» **WORK INSTRUCTIONS**
Across the records below, count every line that contains the string "membranous", then report the count alone.

» **EXERCISE INPUT**
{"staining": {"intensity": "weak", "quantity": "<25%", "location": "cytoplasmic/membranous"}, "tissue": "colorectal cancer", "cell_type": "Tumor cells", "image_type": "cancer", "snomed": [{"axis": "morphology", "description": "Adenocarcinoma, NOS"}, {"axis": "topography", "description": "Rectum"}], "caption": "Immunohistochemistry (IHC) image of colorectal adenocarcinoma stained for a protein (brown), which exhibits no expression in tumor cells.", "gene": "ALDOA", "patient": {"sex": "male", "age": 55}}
--
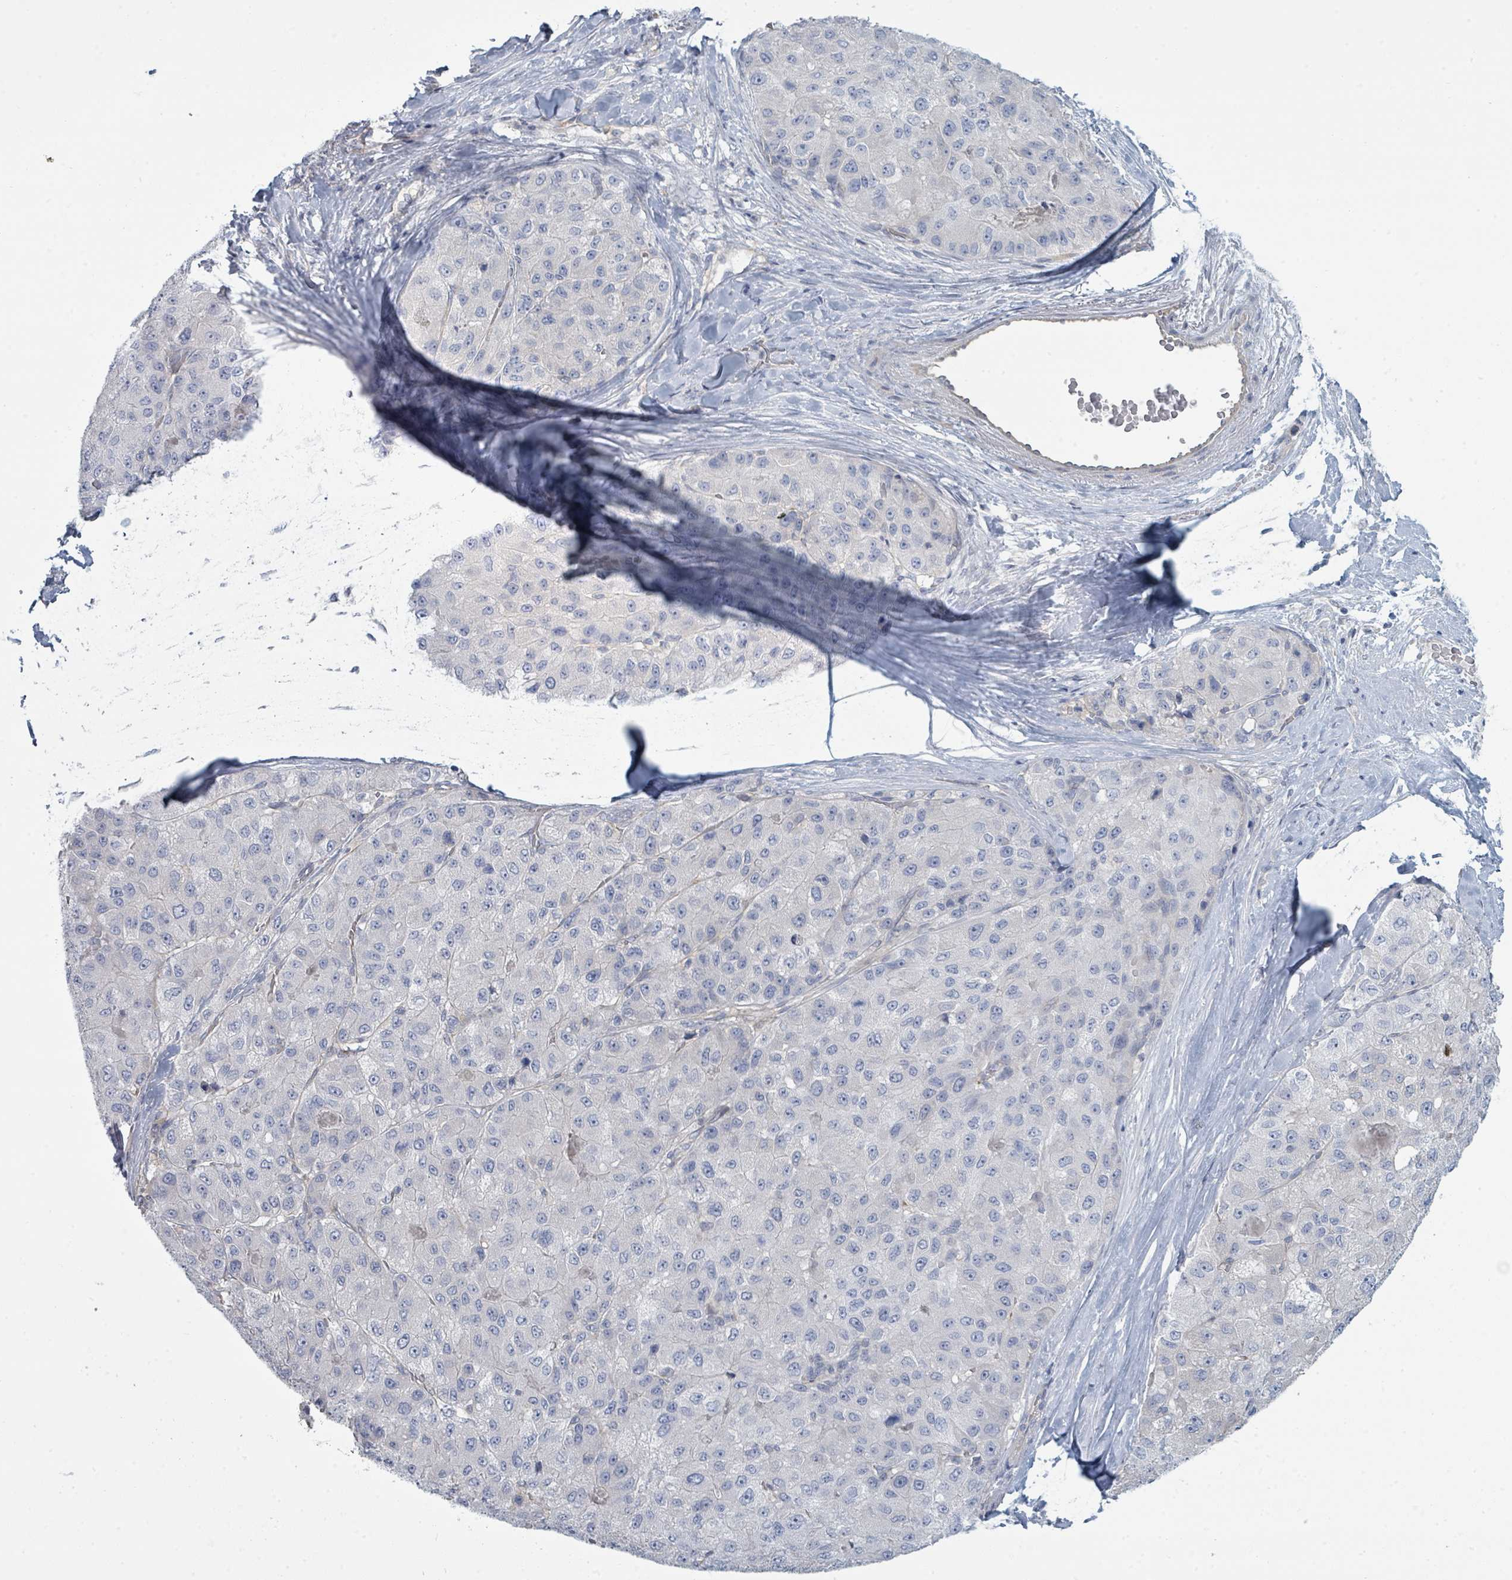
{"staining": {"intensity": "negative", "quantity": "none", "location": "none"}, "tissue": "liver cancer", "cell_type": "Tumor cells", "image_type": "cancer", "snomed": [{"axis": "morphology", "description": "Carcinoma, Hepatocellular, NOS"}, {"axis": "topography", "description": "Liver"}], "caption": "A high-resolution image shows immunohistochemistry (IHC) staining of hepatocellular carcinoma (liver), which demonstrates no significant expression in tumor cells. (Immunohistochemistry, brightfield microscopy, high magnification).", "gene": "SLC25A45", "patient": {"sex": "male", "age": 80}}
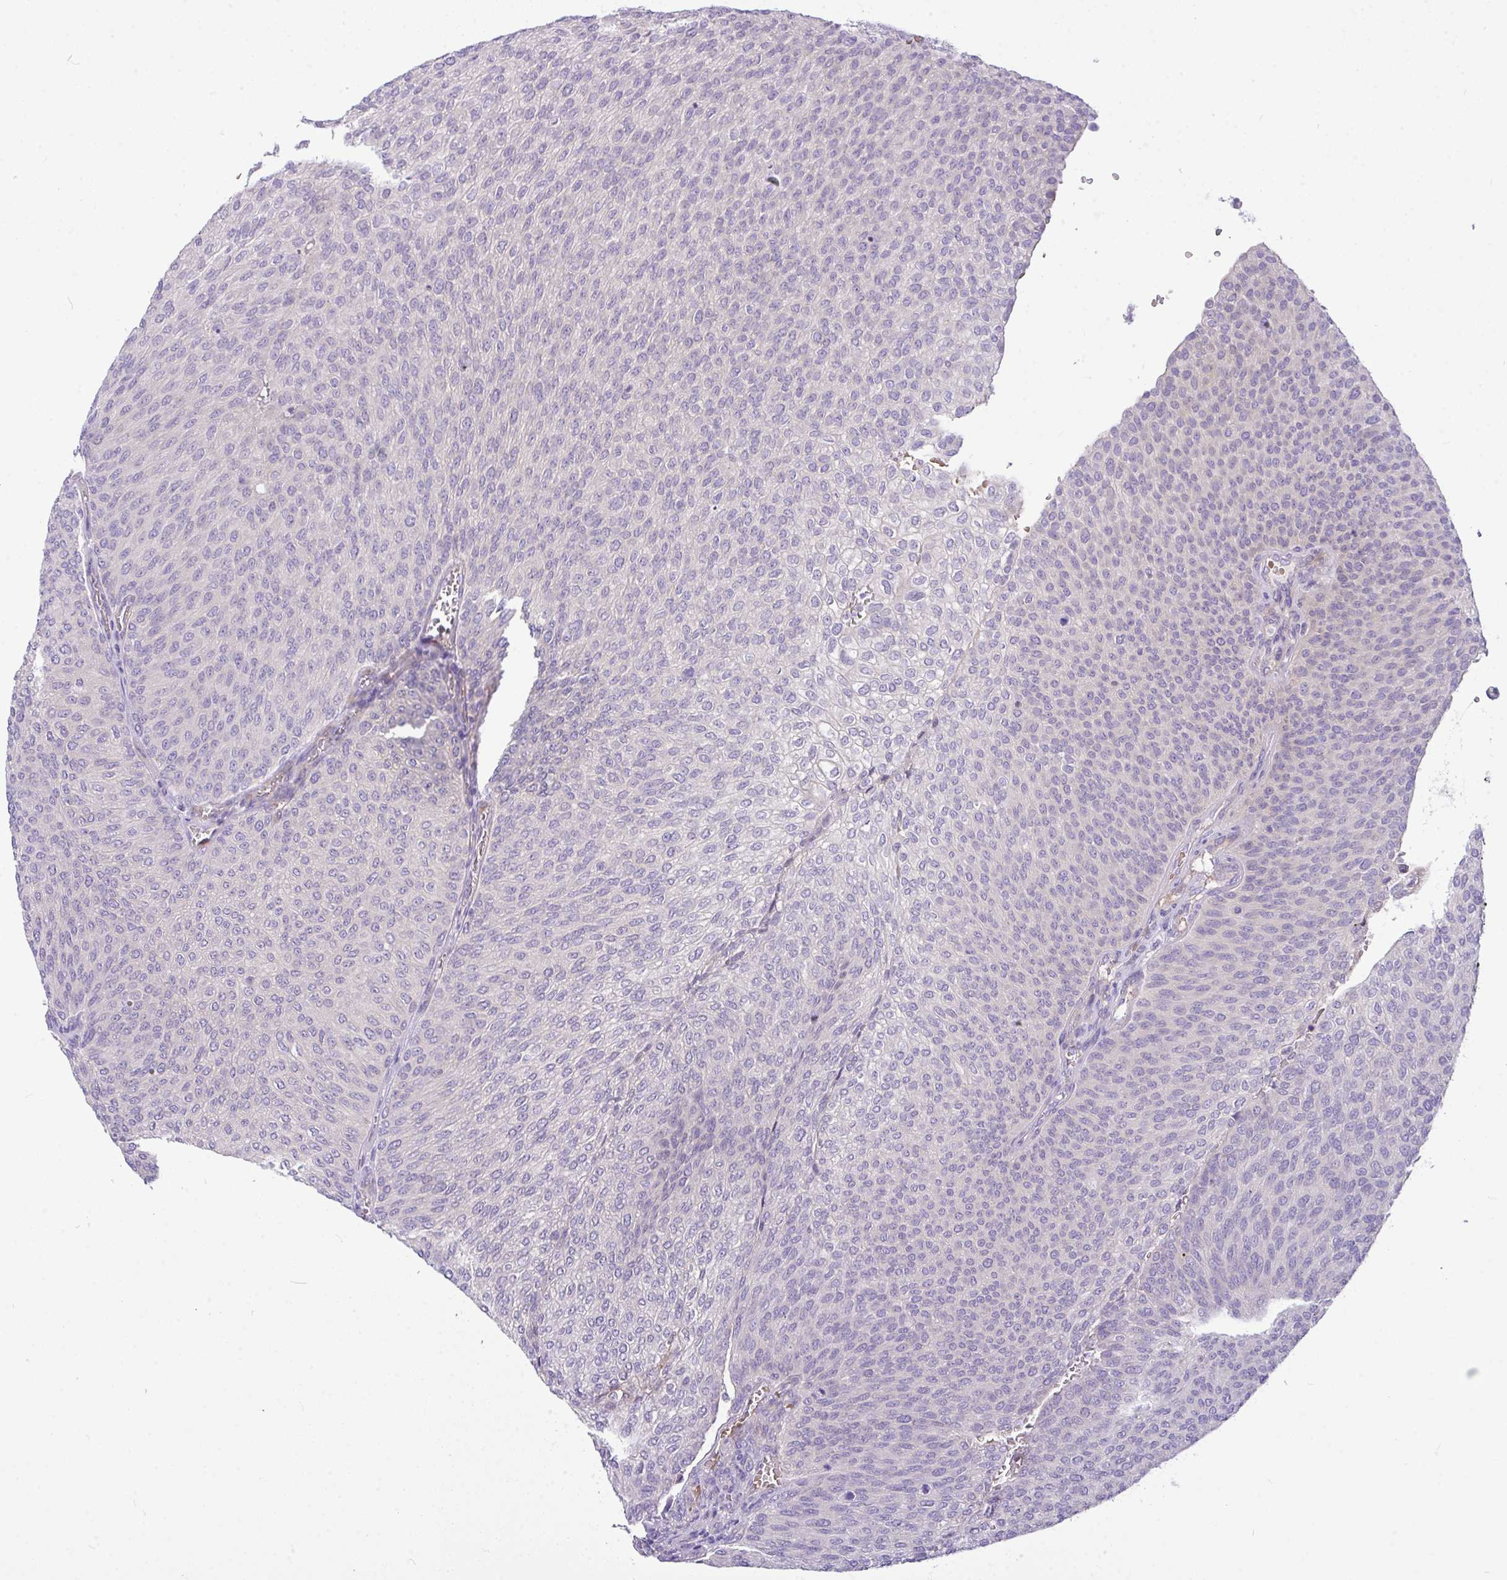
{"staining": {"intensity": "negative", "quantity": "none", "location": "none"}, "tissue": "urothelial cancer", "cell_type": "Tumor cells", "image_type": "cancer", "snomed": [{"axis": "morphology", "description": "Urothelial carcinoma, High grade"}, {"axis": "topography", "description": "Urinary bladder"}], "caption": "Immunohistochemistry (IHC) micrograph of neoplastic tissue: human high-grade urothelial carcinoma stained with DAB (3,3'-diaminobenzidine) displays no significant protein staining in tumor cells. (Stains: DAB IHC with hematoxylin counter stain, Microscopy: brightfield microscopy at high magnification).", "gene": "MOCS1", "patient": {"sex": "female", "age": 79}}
--
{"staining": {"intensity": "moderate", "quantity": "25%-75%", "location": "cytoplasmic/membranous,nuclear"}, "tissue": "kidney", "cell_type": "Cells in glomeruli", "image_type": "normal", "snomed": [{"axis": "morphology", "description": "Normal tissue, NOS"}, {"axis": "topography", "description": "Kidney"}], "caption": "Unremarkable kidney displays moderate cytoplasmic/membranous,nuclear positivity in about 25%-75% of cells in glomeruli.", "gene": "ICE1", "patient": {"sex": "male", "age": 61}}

» **ANSWER SECTION**
2